◆ Passage shown
====================

BOSTON (AP) — Thomas Menino, Boston’s longest-serving mayor and one of the most beloved, was remembered at his funeral Monday as “the doer of small things,” a city leader less interested in the national political stage than the day-to-day minutiae of running the city, from making sure garbage was picked up to improving public schools.
Menino’s City Hall successor, Mayor Marty Walsh, opened the private ceremony at Most Precious Blood Parish in Hyde Park, where Menino was baptized and served as an altar boy, by hailing him as a “relentless, big-hearted, people-loving urban mechanic.”
“He’s has gone to fix potholes in heaven,” Walsh said to laughter.
Walsh said Menino, who died Thursday at the age of 71, “believed in underdogs” because the former insurance salesman who rose to become mayor knew what it meant to be underestimated.
“He didn’t believe in old Boston and new Boston. He believed in one Boston,” he said.
In a lengthy eulogy Gov. Deval Patrick recounted how Menino did not throw his powerful political weight behind Patrick’s first successful run for governor in 2006 but still spent the time to get to know the political neophyte when he sought the city leader’s support.
“He seemed to make time for everyone, even a political nobody like me,” Patrick said.

====================

◆ Information supplied

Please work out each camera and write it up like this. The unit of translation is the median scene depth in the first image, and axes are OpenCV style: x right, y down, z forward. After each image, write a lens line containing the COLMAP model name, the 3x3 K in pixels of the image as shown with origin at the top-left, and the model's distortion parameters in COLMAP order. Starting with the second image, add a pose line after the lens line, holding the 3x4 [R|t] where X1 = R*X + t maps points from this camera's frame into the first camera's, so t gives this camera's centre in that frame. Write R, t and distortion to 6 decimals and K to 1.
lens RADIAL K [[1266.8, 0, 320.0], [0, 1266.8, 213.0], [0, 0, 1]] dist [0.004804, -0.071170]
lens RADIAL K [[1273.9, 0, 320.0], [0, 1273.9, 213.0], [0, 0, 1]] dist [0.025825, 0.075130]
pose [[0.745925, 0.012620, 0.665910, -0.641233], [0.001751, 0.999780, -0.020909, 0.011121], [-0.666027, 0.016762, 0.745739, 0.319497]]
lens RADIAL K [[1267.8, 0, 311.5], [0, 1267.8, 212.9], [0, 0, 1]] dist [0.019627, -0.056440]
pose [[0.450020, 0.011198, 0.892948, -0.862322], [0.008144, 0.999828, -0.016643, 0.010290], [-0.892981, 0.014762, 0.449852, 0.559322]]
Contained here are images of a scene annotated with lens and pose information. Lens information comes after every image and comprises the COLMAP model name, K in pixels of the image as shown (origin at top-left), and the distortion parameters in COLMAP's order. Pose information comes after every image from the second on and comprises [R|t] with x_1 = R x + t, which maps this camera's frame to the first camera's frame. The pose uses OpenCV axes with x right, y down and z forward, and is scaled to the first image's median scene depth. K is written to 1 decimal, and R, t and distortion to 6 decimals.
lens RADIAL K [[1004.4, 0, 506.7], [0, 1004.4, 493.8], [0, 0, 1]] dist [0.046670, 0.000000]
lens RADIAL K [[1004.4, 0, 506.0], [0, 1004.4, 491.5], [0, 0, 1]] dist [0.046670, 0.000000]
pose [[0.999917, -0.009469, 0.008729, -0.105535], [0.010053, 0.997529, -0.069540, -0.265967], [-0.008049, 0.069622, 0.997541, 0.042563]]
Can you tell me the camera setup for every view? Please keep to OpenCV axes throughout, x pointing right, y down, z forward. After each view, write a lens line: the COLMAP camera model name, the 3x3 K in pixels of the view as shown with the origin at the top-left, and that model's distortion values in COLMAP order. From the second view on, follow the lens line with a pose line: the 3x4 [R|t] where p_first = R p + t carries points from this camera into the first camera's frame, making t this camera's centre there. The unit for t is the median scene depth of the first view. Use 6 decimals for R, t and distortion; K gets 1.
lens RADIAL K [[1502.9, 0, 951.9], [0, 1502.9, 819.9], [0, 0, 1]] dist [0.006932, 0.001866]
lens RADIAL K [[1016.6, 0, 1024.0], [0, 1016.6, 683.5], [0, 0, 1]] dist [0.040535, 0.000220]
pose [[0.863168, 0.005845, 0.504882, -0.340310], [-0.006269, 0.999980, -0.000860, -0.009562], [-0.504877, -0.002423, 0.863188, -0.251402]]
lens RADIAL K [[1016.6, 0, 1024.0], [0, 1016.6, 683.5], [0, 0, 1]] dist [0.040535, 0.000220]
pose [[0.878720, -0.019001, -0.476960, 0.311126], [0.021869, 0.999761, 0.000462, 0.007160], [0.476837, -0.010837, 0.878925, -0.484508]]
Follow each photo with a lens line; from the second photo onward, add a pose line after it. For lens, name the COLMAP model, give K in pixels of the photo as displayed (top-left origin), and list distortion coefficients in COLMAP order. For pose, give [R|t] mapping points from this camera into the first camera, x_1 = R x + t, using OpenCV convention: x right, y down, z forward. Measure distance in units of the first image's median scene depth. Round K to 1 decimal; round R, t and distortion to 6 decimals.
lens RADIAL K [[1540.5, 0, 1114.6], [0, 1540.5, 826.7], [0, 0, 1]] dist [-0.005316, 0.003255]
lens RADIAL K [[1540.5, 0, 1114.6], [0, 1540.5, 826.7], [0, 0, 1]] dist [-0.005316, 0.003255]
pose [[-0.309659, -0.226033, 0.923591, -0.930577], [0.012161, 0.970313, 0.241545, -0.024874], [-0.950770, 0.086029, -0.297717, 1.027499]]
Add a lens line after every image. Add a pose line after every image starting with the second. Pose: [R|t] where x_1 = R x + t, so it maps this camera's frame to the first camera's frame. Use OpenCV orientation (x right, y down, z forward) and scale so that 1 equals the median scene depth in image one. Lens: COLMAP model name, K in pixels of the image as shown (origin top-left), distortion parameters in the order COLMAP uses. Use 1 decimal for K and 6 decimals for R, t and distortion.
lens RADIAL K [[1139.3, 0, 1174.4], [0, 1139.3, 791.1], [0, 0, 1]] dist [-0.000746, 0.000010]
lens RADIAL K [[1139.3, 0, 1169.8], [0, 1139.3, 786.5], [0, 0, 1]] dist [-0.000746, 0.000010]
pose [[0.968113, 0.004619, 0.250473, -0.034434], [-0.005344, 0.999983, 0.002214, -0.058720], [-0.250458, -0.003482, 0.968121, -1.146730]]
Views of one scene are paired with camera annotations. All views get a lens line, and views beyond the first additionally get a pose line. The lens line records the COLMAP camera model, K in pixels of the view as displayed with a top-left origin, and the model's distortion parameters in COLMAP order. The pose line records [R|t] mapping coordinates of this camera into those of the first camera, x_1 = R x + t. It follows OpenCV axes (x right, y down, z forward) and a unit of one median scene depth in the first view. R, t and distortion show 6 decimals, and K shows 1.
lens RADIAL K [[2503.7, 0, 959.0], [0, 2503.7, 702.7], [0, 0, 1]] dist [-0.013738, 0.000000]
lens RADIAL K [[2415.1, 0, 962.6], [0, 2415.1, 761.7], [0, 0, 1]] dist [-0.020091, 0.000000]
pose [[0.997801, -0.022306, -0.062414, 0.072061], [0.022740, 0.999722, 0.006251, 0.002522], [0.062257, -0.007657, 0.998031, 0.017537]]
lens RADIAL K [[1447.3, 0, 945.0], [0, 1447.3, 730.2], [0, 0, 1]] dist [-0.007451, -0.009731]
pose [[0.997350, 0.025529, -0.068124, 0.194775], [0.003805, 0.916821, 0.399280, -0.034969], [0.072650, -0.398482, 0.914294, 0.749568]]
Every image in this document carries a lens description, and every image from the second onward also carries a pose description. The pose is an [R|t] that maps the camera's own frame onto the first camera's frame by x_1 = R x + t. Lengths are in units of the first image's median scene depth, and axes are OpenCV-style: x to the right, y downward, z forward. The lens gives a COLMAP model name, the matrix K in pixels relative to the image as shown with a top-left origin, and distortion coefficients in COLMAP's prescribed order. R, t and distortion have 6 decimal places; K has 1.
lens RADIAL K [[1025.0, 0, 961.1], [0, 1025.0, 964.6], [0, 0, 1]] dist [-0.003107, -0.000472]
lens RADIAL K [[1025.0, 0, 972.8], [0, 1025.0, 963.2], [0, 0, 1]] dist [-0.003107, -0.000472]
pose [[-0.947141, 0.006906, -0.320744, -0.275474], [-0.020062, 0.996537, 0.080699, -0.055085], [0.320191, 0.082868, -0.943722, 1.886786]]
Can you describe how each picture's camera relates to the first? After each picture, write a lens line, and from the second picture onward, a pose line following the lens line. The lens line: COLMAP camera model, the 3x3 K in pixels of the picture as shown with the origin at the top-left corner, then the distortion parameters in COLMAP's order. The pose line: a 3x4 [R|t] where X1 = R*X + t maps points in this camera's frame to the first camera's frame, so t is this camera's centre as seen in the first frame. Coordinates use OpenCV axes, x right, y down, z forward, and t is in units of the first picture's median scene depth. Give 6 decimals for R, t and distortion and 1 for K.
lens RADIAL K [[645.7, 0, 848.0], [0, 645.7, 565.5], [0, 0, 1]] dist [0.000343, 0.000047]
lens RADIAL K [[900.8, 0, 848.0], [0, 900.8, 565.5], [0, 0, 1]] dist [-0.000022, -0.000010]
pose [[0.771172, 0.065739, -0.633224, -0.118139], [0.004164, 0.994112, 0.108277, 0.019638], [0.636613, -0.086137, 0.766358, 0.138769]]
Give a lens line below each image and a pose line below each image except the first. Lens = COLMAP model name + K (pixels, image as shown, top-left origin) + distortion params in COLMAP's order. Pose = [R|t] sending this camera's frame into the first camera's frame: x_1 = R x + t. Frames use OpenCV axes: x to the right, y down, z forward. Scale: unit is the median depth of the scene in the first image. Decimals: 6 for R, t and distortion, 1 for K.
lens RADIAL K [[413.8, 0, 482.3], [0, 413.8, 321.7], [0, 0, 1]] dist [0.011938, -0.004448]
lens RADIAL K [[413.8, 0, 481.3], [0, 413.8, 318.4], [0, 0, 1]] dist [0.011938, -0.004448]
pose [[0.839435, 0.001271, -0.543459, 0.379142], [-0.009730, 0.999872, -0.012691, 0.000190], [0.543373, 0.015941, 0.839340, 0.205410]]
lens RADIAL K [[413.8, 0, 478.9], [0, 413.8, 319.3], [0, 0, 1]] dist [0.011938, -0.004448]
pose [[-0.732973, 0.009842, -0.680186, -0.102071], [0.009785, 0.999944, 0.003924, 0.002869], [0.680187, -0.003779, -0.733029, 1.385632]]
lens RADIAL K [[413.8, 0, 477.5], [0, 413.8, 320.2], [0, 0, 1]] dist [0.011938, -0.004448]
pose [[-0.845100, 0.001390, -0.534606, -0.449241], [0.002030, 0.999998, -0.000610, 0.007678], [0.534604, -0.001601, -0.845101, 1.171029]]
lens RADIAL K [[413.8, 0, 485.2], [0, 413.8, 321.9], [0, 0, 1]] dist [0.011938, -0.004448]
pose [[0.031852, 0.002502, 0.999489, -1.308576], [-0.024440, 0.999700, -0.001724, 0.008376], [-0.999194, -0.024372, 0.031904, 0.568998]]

====================

◆ To do
**1.** According to the article on Thomas Menino's funeral, where was the ceremony held?
**2.** From the article on Menino's funeral, copy the text between "Menino’s City Hall" and "to be underestimated.", inclusive.

◆ Solutions to the exercise
**1.** At Most Precious Blood Parish in Hyde Park.

**2.**
Menino’s City Hall successor, Mayor Marty Walsh, opened the private ceremony at Most Precious Blood Parish in Hyde Park, where Menino was baptized and served as an altar boy, by hailing him as a “relentless, big-hearted, people-loving urban mechanic.”
“He’s has gone to fix potholes in heaven,” Walsh said to laughter.
Walsh said Menino, who died Thursday at the age of 71, “believed in underdogs” because the former insurance salesman who rose to become mayor knew what it meant to be underestimated.